Verilen metin:

=-=-=

The individual has always had to struggle to keep from being overwhelmed by the tribe. If you try it, you will be lonely often, and sometimes frightened. But no price is too high to pay for the privilege of owning yourself...

Nietzsche

19 Eylül 2011 Pazartesi

Karma çok kaşarsın bebeğim :)

Sevgili günlük,


Evet cidden tam sevgili günlük tadında bir yazı geliyor, Lia'nın ergenliğine döneceğiz az sonra "please fasten your seatbelts and treytable'larınızı da kaldırıverin işte." Ben hostes olsam kesin hepiniz ölürdünüz herhalde ama merak etmeyin olmadım, zaten sanırım boyum da yetmiyor :) tehlike geçti......


Yine kendimi bilmez bi şekilde, kalabalık arkadaş grubuyla birlikte asmalıda bi mekanda kendimi dağıtıyorum. İnanılmaz birşey ama hayatımda tüm şımarıklıklarımı çeken, benim kadar manyak ve bencil bi insana gıkını çıkarmadan katlanan çok peygamber vari insanlar var. İyiki de varlar... Ama tabi bu durum her zaman böyle değildi. Örneğin erkenlik yıllarımda (let the game begin :)) çok yalnızdım ben. Bi kere zaten dış görünüş açısından buna resmen zorlamış olabilirim insanları. Sürekli simsiyah kıyafetler, kabarık dalgalı saçlarımı kendim kesmeler, aynı makasla vücudumun değişik yerlerinde iz bırakmalar, küfür, umursamazlık, dağınıklık, dış dünyadan tam anlamıyla kopuk bi okul hayatı... Arkadaşlarımın çoğu okul dışından insanlardı kafam neyi isterse, canım ne çekerse onun peşine giderdim. Hiç tanımadığım insanların evinde yatıp kalkmaya 13 yaşımda falan başlamış olduğumu düşünüyorum. 15 yaşımda uyuşturucu bağımlısı/baterist sevgilim vardı. Çok rohçuydum ya kot pantolonuma zincir bile takardım (hell yeahhh!!) 


Okulumuzun popüler her daim buram buram parfüm kokan, saçları her allahın günü düzgün, bol makyajlı, etekleri kısacık kızlarının benden korkmakta haklı olduklarını düşünüyorum. Popüler oğlanlarda dalga geçerlerdi benimle.. Vücudumdan tutun, kıyafetlerime, saçımdan, kendimi bi türlü açıklamaya kasmadığım için ağzımdan çıkan her cümleyle alay ederlerdi. Spor salonunun arka tarafında öpüştüğüm her herif okul servislerinde millete benimle yattıklarını ilan ederlerdi. Oysaki küçük kemikli vücuduma aykırıcasına hareket etmiş ve çok erken yaşta kocaman olmuş göğüslerimden ve yine orantısız büyük olduğunu düşündüğüm kalçamdan dolayı vücudumdan nefret ettiğim yıllardan söz ediyoruz... Bi erkeğin karşısında soyunabilme cesaretini reşit olduktan çok sonra gösterebildim ve o zaman zayıf ama kıvrımlı olmanın çok güzel bişey olduğunu kavradım. Artık vücuduma tapacak kadar özgüven sahibiyim. Gariptir ki bu kadar acımasız bi ergenlikten sonra hala inanılmaz bi özgüven sahibiyim. Bi yerlere girdiğimde benden nefret edeceğiniz kadar aşırı hareketlerimle ilgi çekmeyi umursamayacak kadar.....

=-=-=

Çalışma görevi A: Ergenlik yıllarını anlatan yazıyı iki cümleyle özetler misin?
Çalışma görevi B: Ergenlik yıllarını anlatan yazıda "The individual has" ile başlayıp "yetmiyor :) tehlike geçti......" ifadesine kadar devam eden bölümü aynen alıntılar mısın?
Çalışma görevi C: Ergenlik yıllarını anlatan yazıyı kaldığı yerden sürdürür müsün?

[Kaydedilmiş girdiler]

=-=-=

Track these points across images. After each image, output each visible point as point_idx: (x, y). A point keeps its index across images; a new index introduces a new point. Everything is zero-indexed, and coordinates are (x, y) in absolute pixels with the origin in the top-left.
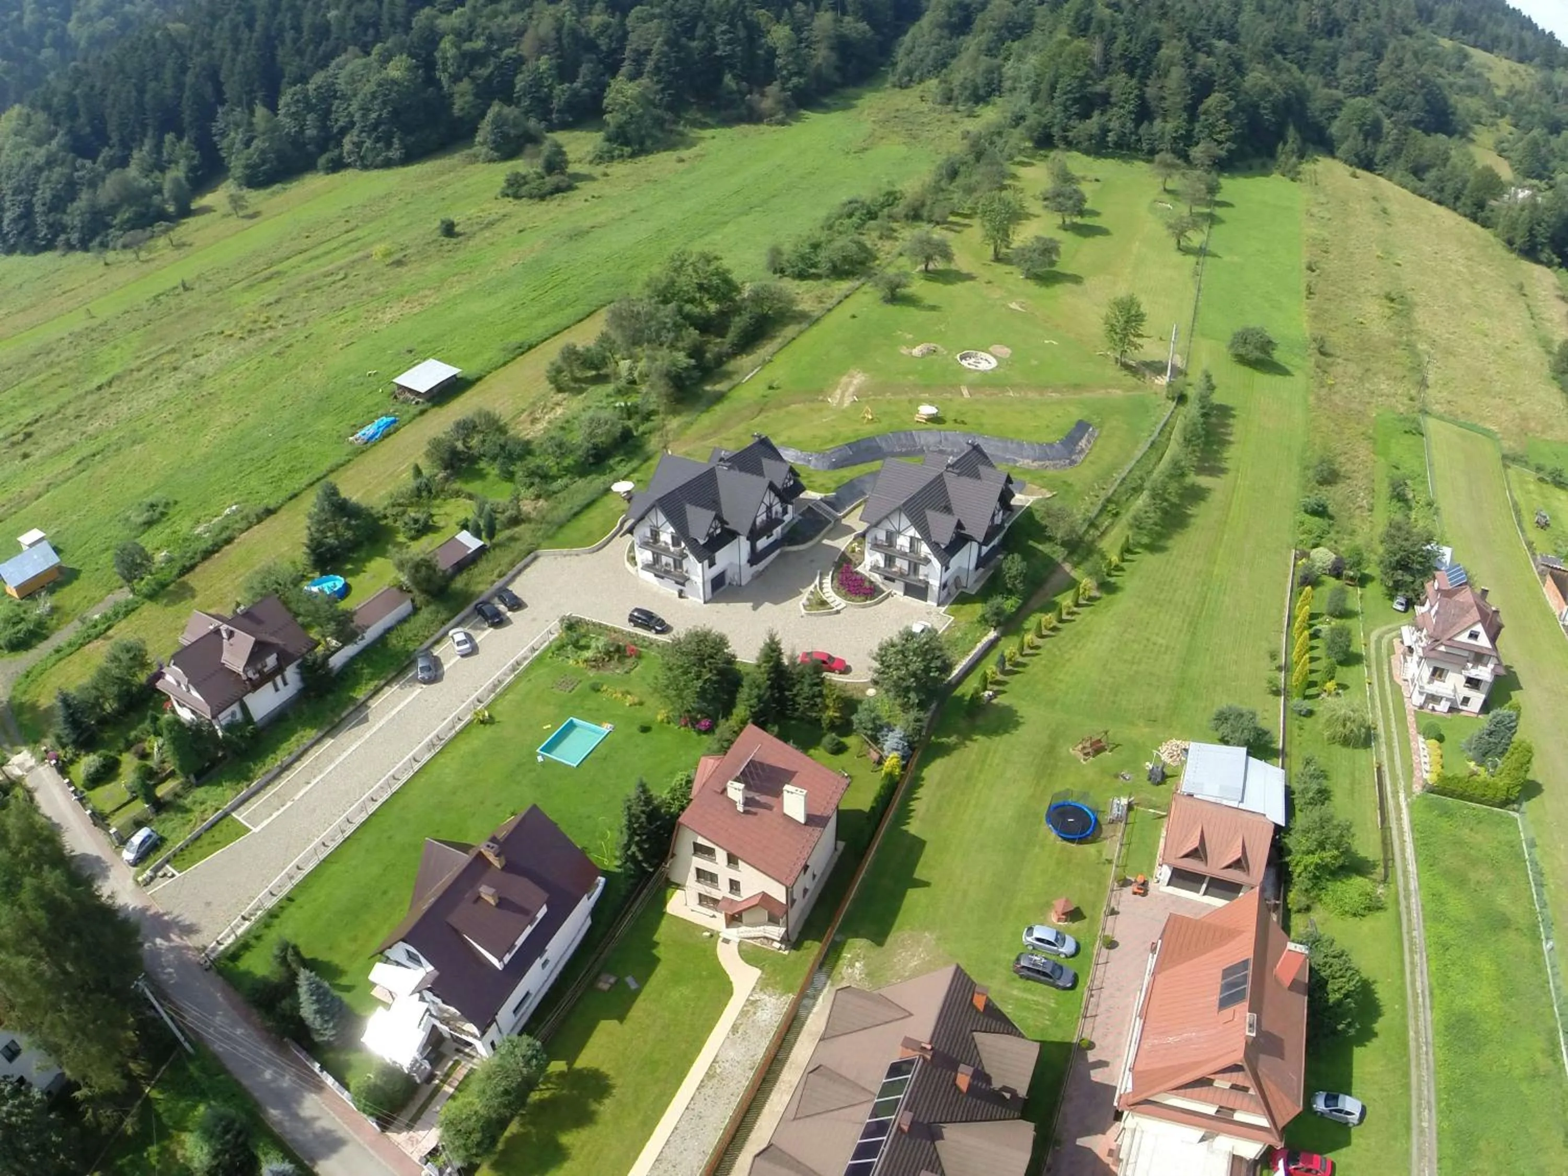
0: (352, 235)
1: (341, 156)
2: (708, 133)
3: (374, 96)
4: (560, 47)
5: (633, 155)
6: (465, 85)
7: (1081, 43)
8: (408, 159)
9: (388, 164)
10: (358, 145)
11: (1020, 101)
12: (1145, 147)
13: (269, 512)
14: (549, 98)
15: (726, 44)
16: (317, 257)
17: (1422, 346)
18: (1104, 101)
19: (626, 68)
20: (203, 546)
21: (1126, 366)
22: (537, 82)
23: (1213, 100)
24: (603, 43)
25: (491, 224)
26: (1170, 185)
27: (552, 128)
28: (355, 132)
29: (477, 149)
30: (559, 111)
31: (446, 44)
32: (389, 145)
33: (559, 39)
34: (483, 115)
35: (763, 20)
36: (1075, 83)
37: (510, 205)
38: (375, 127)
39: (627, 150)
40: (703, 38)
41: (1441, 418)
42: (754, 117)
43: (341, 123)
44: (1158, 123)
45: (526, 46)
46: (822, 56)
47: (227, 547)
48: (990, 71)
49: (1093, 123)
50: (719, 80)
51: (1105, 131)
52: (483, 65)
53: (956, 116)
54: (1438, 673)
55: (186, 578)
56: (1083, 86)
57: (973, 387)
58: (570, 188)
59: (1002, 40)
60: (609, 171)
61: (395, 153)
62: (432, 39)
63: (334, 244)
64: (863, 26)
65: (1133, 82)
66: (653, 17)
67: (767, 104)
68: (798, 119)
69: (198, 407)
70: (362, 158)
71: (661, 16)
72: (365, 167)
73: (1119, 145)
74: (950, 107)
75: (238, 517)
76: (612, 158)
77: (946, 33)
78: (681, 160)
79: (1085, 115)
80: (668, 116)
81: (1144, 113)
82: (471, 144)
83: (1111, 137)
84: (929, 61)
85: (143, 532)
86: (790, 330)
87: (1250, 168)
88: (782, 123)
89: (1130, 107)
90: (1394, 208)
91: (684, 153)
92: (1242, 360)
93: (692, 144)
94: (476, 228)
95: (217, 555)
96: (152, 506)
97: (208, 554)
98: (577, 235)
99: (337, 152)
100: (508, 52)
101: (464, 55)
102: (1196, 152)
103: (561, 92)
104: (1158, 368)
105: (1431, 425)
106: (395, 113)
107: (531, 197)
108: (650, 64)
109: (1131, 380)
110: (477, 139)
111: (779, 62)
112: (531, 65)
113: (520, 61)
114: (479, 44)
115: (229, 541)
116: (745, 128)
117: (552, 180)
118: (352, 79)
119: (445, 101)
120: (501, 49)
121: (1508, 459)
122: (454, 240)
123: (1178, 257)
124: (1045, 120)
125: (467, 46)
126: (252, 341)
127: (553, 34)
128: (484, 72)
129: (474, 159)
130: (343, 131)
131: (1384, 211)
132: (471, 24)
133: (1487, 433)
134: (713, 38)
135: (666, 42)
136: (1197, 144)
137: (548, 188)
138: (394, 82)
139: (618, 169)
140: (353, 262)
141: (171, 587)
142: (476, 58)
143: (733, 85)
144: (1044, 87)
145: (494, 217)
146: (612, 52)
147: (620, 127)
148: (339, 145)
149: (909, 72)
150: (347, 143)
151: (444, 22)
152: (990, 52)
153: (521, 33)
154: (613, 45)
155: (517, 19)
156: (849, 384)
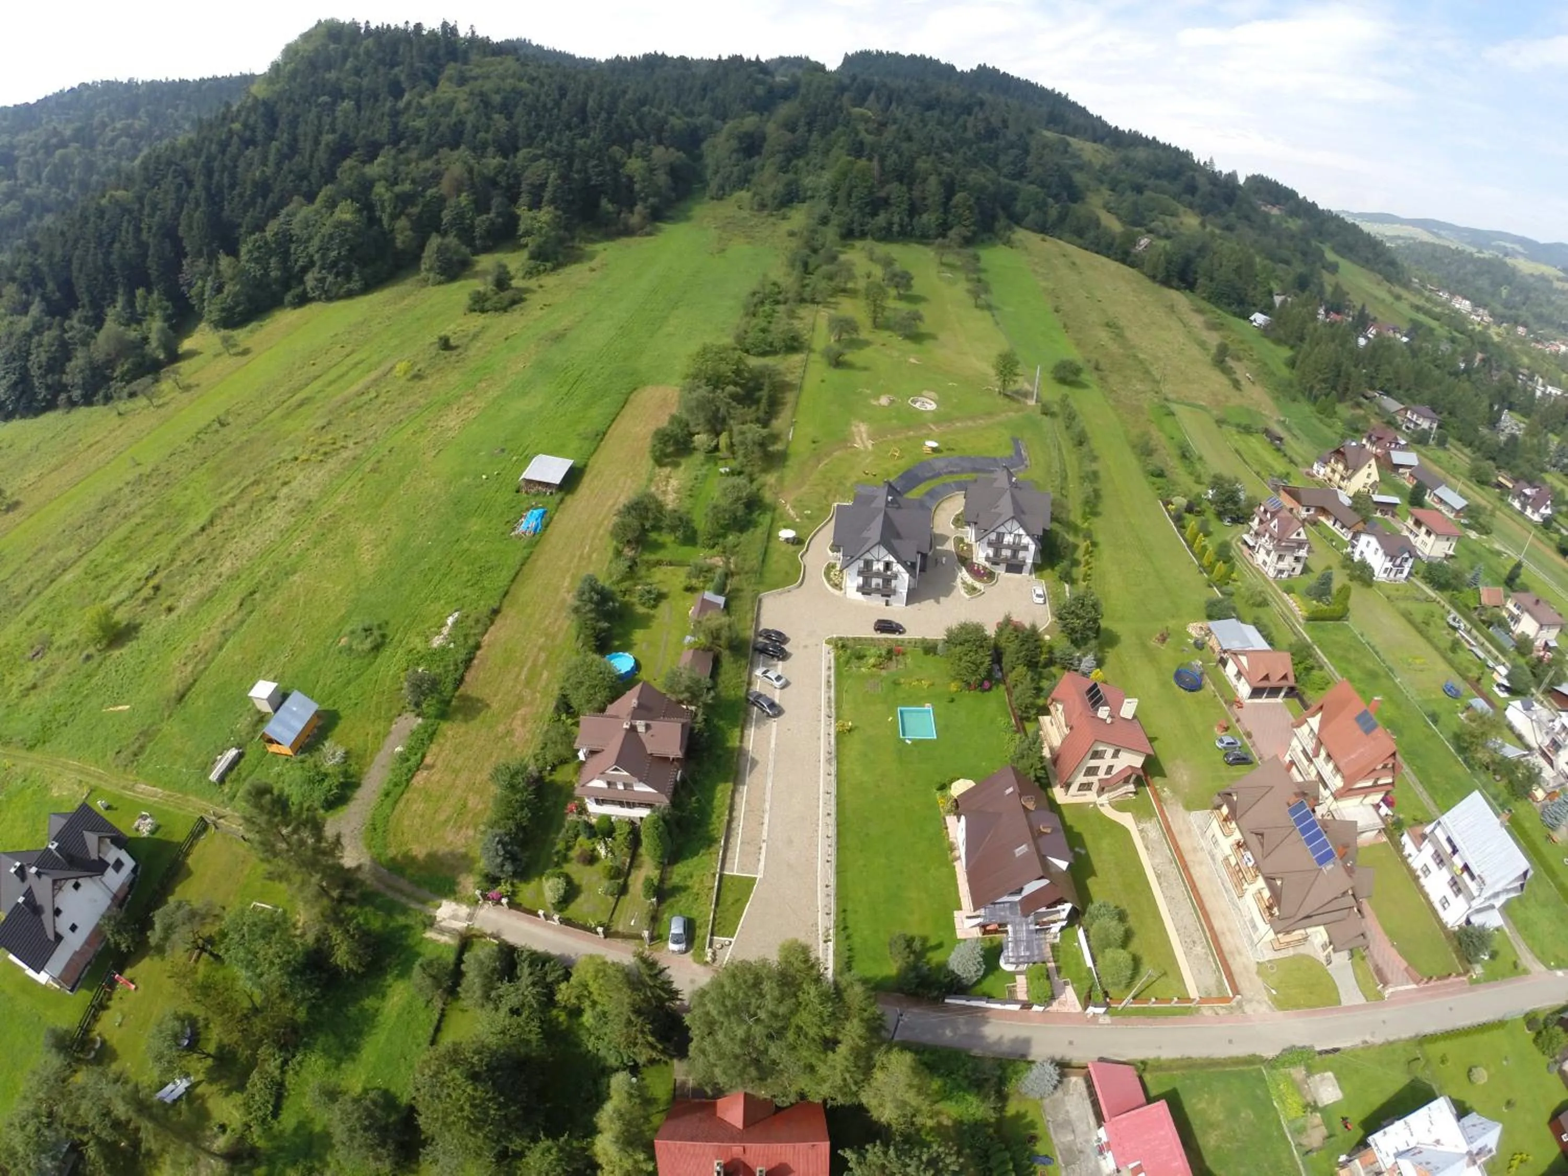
0: (356, 357)
1: (305, 292)
2: (599, 247)
3: (331, 237)
4: (473, 186)
5: (554, 269)
6: (402, 222)
7: (863, 162)
8: (368, 287)
9: (350, 295)
10: (322, 280)
11: (822, 207)
12: (918, 233)
13: (496, 612)
14: (472, 226)
15: (599, 175)
16: (334, 381)
17: (1141, 356)
18: (885, 202)
19: (524, 199)
20: (461, 656)
21: (1006, 396)
22: (460, 216)
23: (959, 197)
24: (502, 179)
25: (475, 336)
26: (944, 260)
27: (476, 252)
28: (316, 269)
29: (423, 274)
30: (481, 237)
31: (380, 188)
32: (349, 278)
33: (472, 179)
34: (422, 247)
35: (618, 156)
36: (866, 191)
37: (479, 320)
38: (334, 264)
39: (549, 265)
40: (578, 172)
41: (1175, 402)
42: (628, 232)
43: (300, 263)
44: (925, 217)
45: (445, 186)
46: (662, 179)
47: (479, 653)
48: (788, 184)
49: (882, 219)
50: (596, 205)
51: (891, 224)
52: (414, 205)
53: (772, 219)
54: (1281, 558)
55: (462, 689)
56: (871, 193)
57: (934, 423)
58: (522, 300)
59: (789, 161)
60: (542, 282)
61: (355, 285)
62: (366, 186)
63: (344, 369)
64: (681, 154)
65: (904, 188)
66: (536, 158)
67: (635, 220)
68: (659, 230)
69: (330, 530)
70: (326, 292)
71: (543, 156)
72: (330, 299)
73: (899, 233)
74: (766, 213)
75: (470, 622)
76: (539, 273)
77: (741, 155)
78: (593, 270)
79: (874, 214)
80: (567, 234)
81: (913, 210)
82: (418, 270)
83: (896, 228)
84: (734, 177)
85: (376, 657)
86: (790, 397)
87: (983, 241)
88: (649, 234)
89: (904, 206)
90: (1078, 261)
91: (593, 264)
92: (1063, 381)
93: (591, 257)
94: (466, 340)
95: (476, 662)
96: (368, 630)
97: (468, 662)
98: (558, 338)
99: (301, 289)
100: (430, 192)
101: (398, 197)
102: (952, 234)
103: (482, 222)
104: (1026, 395)
105: (1174, 407)
106: (352, 250)
107: (496, 310)
108: (547, 195)
109: (1015, 405)
110: (423, 267)
111: (637, 187)
112: (452, 202)
113: (441, 201)
114: (407, 187)
115: (478, 647)
116: (625, 240)
117: (507, 295)
118: (306, 224)
119: (387, 237)
120: (424, 190)
121: (1220, 422)
122: (455, 352)
123: (978, 313)
124: (846, 219)
125: (397, 189)
126: (332, 463)
127: (466, 175)
128: (415, 210)
129: (426, 281)
130: (305, 270)
131: (1074, 264)
132: (395, 171)
133: (1201, 407)
134: (586, 172)
135: (560, 177)
136: (951, 228)
137: (506, 303)
138: (347, 224)
139: (549, 281)
140: (375, 380)
141: (454, 702)
142: (405, 200)
143: (610, 207)
144: (841, 194)
145: (473, 330)
146: (509, 188)
147: (539, 246)
148: (301, 282)
149: (722, 187)
150: (310, 279)
151: (373, 170)
152: (784, 169)
153: (437, 177)
154: (511, 181)
155: (428, 164)
156: (860, 432)
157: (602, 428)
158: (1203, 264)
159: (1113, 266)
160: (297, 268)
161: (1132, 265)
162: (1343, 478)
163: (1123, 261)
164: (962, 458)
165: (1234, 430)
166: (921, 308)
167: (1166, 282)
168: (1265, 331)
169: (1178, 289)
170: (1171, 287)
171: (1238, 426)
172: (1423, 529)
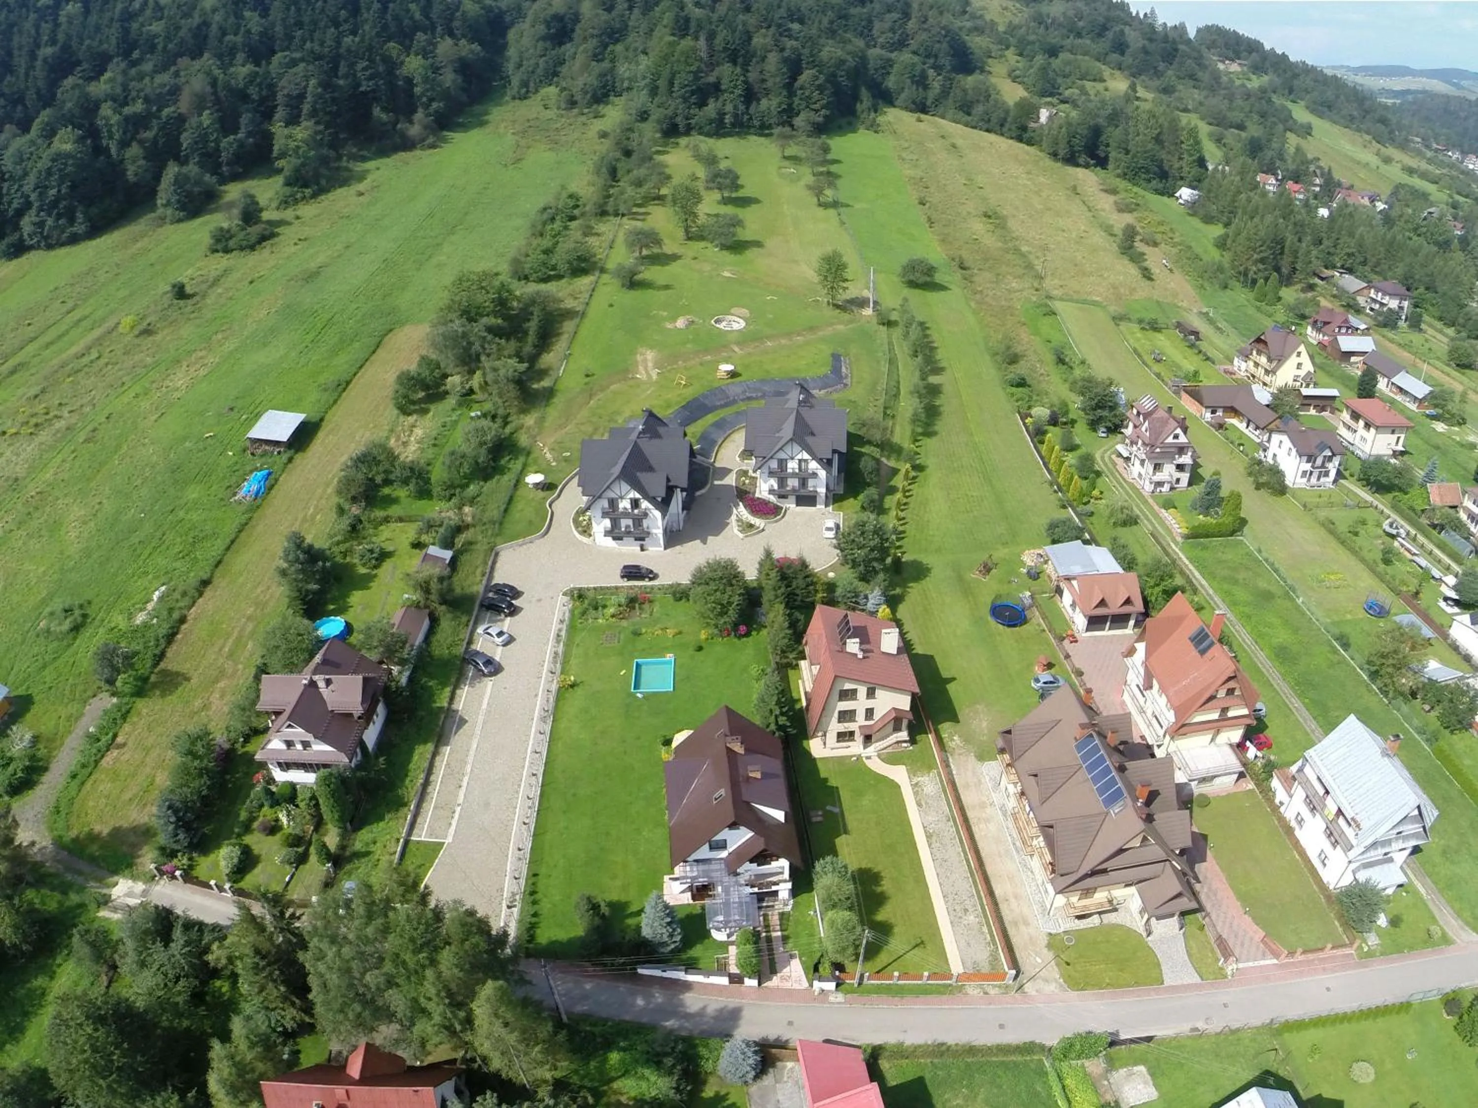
0: (77, 315)
1: (21, 240)
2: (370, 165)
3: (49, 173)
4: (218, 101)
5: (314, 196)
6: (135, 150)
7: (687, 43)
8: (95, 230)
9: (74, 240)
10: (41, 224)
11: (640, 98)
12: (757, 123)
13: (205, 583)
14: (217, 150)
15: (369, 79)
16: (52, 343)
17: (1024, 249)
18: (716, 89)
19: (280, 113)
20: (163, 631)
21: (837, 306)
22: (203, 138)
23: (806, 76)
24: (253, 92)
25: (216, 282)
26: (789, 152)
27: (224, 181)
28: (33, 212)
29: (160, 211)
30: (228, 164)
31: (106, 110)
32: (72, 220)
33: (215, 93)
34: (157, 178)
35: (394, 54)
36: (691, 77)
37: (222, 261)
38: (55, 204)
39: (308, 191)
40: (346, 77)
41: (1061, 299)
42: (407, 145)
43: (15, 205)
44: (764, 103)
45: (184, 104)
46: (449, 78)
47: (184, 627)
48: (602, 75)
49: (711, 109)
50: (368, 115)
51: (722, 115)
52: (147, 128)
53: (583, 119)
54: (1158, 467)
55: (162, 665)
56: (697, 78)
57: (740, 344)
58: (273, 235)
59: (605, 46)
60: (299, 213)
61: (79, 228)
62: (90, 108)
63: (63, 327)
64: (476, 47)
65: (738, 70)
66: (294, 63)
67: (414, 130)
68: (445, 140)
69: (37, 508)
70: (46, 238)
71: (302, 60)
72: (50, 247)
73: (733, 125)
74: (576, 111)
75: (177, 595)
76: (296, 202)
77: (548, 44)
78: (361, 194)
79: (702, 104)
80: (332, 153)
81: (750, 96)
82: (153, 208)
83: (728, 119)
84: (540, 71)
85: (75, 639)
86: (568, 326)
87: (840, 127)
88: (433, 146)
89: (738, 92)
90: (959, 142)
91: (361, 187)
92: (913, 284)
93: (361, 178)
94: (204, 286)
95: (179, 636)
96: (68, 611)
97: (170, 638)
98: (311, 277)
99: (17, 236)
100: (166, 112)
101: (127, 119)
102: (798, 121)
103: (228, 144)
104: (862, 303)
105: (1058, 306)
106: (73, 187)
107: (242, 249)
108: (306, 108)
109: (846, 316)
110: (159, 202)
111: (418, 90)
112: (193, 121)
113: (181, 119)
114: (138, 107)
115: (183, 620)
116: (402, 155)
117: (255, 230)
118: (20, 159)
119: (117, 168)
120: (159, 110)
121: (1118, 319)
122: (190, 302)
123: (821, 212)
124: (669, 112)
125: (127, 110)
126: (44, 436)
127: (208, 89)
128: (149, 135)
129: (163, 219)
130: (20, 213)
131: (954, 146)
132: (125, 88)
133: (1095, 303)
134: (355, 75)
135: (320, 84)
136: (798, 114)
137: (253, 239)
138: (68, 155)
139: (307, 210)
140: (98, 339)
141: (153, 678)
142: (136, 123)
143: (384, 117)
144: (662, 83)
145: (214, 274)
146: (263, 100)
147: (297, 170)
148: (17, 228)
149: (525, 84)
150: (27, 224)
151: (99, 88)
152: (597, 57)
153: (175, 91)
154: (264, 93)
155: (164, 78)
156: (645, 361)
157: (346, 377)
158: (1113, 135)
159: (1003, 144)
160: (11, 213)
161: (1030, 143)
162: (1267, 372)
163: (1020, 139)
164: (763, 381)
165: (1135, 327)
166: (747, 214)
167: (1071, 160)
168: (1192, 207)
169: (1087, 166)
170: (1077, 165)
171: (1140, 321)
172: (1361, 423)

=-=-=

Yanıt alanı A: Yazar, bugün şımarıklıklarına ses çıkarmadan katlanan arkadaşları olduğunu, ama ergenlik yıllarında simsiyah kıyafetleri, umursamazlığı ve dış dünyadan kopuk okul hayatıyla çok yalnız olduğunu anlatıyor. Okuldaki popüler oğlanların alaylarına ve vücudundan nefret ettiği yıllara rağmen artık vücuduna tapacak kadar özgüven sahibi olduğunu söylüyor.

Yanıt alanı B:
The individual has always had to struggle to keep from being overwhelmed by the tribe. If you try it, you will be lonely often, and sometimes frightened. But no price is too high to pay for the privilege of owning yourself...

Nietzsche

19 Eylül 2011 Pazartesi

Karma çok kaşarsın bebeğim :)

Sevgili günlük,


Evet cidden tam sevgili günlük tadında bir yazı geliyor, Lia'nın ergenliğine döneceğiz az sonra "please fasten your seatbelts and treytable'larınızı da kaldırıverin işte." Ben hostes olsam kesin hepiniz ölürdünüz herhalde ama merak etmeyin olmadım, zaten sanırım boyum da yetmiyor :) tehlike geçti......

Yanıt alanı C:
O dalga geçen erkeklerin en kötüsünü hatırladım geçen gece. Daha doğrusu sıra beklerken arkamızda salak saçma konuşan sarhoş bi herife dönüp bakınca onunla burun buruna geldim. İnanılmaz ama hiç değişmemişti. Hala aynı 'hırbo', hala aynı 'öküzdü'... Normalde insanlar eski bi okul arkadaşıyla yıllar sonra karşılaşınca hafif de olsa bi gülümsemeyle selam verir ya... Ben o benden korkan popüler kızlara öyle yapabiliyorum mesela. Geçmişle uzun zaman önce hesaplaştım çünkü... Aptal amerikan filmlerinde dedikleri gibi "lise sizin hayatınızın geri kalanını belirleyen yer değil, sizsiniz..." Şimdi hepsinden kariyer, hayat, eğitim, insan ilişkileri... vs. olarak çok çok daha iyi noktada olduğum içindir belki. Onları hayatla bocalarken görünce ben onlara acıyorum şimdi. Roller değişti evet. Bunu bilerek ve isteyerek yapmıyorum ama çoğu zaman onlardan daha üstün olmak beni sonsuz mutluluğa ulaştırıyor. 


Bu hödük genç arkadaşa gelince, bizim kalabalık grubumuza sokulma çabalarına girmeye başladı mekandayken. Birbirimizin suratına bakmadığımız için anlam veremedim bu anlamsız çabasına. Ama bi kaç dakika içinde bizim gruptaki kızlardan birine yanaşınca herşey netleşti gözümde. Belki o bi zamanlar terör estiren herif olmasaydı ben onları ayarlayabilirdim bile... Eminim o anda eski yaptıklarını yapmamış olmayı diliyordur. Ya da belki de aklından geçen tek şey "şu ezik Lia bu olamaz" gibi bir düşüncedir. Sonuç olarak ben kazandım. Arkadaşım benim iki lafımla onu rezil edercesine kendinden uzaklaştırdı. Hatta çocuk mekanı terketmek zorunda kaldı. Ve o an çok önemli bişey farkettim. Ben çok değişmiştim, büyümüştüm hatta, ama o hala aynı zavallıydı. Artık lise bitmişti ve gerçek dünya onların alaylarından ve eleştirilerinden çok farklı şekilde işliyordu. Çünkü gerçek dünyada yalnız başarabilenler kazanıyordu...


Bu yüzden belki de teşekkür etmeliyim beni yalnız bıraktıkları yıllara. Çok iyi bir gözlemci yaptı bu beni. Benimle alay etmek için yaptıkları her saldırı beni çok daha güçlendirdi ve ben artık yalnız değilim. Hem de sırf yalnız kalmamak adına çevreme soktuğum insanlarla değil gerçekten dostluklarına paha biçemeyeceğim insanlarla birlikteyim.


Eğer bu yazıyı okuyan 18 yaş altı birileri varsa, özellikle onlara şunu söylemek isterim... Hepsi geçecek ve hayat çok daha güzel olacak yeter ki kendinizden ödün vermeyin...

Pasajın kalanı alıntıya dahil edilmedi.